= Problem to work on =
Rewrite the stretch of material from the line containing "catalogue / barcode: US 2694809" through the end, swapping "collection date" for "date collected" and leaving everything else unchanged. Give back only those lines.

-- Stored rows start --

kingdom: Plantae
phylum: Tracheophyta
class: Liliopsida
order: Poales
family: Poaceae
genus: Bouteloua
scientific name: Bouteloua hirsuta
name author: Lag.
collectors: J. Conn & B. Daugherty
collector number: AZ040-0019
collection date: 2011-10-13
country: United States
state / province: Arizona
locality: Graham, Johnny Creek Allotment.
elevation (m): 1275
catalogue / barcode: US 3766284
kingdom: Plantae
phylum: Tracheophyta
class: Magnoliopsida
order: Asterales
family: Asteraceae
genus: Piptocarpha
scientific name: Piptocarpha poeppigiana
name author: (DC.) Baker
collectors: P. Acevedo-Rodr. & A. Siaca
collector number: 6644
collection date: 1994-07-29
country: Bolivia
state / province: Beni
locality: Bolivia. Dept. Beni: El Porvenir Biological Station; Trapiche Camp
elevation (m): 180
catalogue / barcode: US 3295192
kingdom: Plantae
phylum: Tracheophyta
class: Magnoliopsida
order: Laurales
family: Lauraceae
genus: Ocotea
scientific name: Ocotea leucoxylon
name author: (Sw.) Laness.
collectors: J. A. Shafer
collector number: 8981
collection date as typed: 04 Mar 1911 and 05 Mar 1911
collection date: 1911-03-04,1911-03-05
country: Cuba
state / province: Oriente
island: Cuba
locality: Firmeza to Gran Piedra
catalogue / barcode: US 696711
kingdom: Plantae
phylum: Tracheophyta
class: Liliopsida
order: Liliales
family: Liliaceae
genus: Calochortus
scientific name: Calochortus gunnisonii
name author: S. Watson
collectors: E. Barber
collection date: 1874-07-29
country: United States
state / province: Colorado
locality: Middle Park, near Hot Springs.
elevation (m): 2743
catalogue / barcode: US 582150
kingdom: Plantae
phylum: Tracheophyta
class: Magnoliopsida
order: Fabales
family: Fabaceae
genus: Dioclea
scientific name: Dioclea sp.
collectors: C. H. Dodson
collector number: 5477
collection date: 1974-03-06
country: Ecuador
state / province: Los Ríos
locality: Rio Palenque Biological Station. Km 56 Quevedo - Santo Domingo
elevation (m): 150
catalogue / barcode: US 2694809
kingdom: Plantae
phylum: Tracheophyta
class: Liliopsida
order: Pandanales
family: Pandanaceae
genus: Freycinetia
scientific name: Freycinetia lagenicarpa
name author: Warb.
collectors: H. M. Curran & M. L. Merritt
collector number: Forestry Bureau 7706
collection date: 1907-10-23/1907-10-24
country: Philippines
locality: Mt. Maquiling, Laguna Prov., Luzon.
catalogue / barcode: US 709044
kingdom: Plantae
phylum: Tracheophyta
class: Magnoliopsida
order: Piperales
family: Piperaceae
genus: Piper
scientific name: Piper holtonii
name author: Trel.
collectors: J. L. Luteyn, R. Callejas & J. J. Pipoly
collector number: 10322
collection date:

-- Stored rows end --

= Complete output =
catalogue / barcode: US 2694809
kingdom: Plantae
phylum: Tracheophyta
class: Liliopsida
order: Pandanales
family: Pandanaceae
genus: Freycinetia
scientific name: Freycinetia lagenicarpa
name author: Warb.
collectors: H. M. Curran & M. L. Merritt
collector number: Forestry Bureau 7706
date collected: 1907-10-23/1907-10-24
country: Philippines
locality: Mt. Maquiling, Laguna Prov., Luzon.
catalogue / barcode: US 709044
kingdom: Plantae
phylum: Tracheophyta
class: Magnoliopsida
order: Piperales
family: Piperaceae
genus: Piper
scientific name: Piper holtonii
name author: Trel.
collectors: J. L. Luteyn, R. Callejas & J. J. Pipoly
collector number: 10322
date collected:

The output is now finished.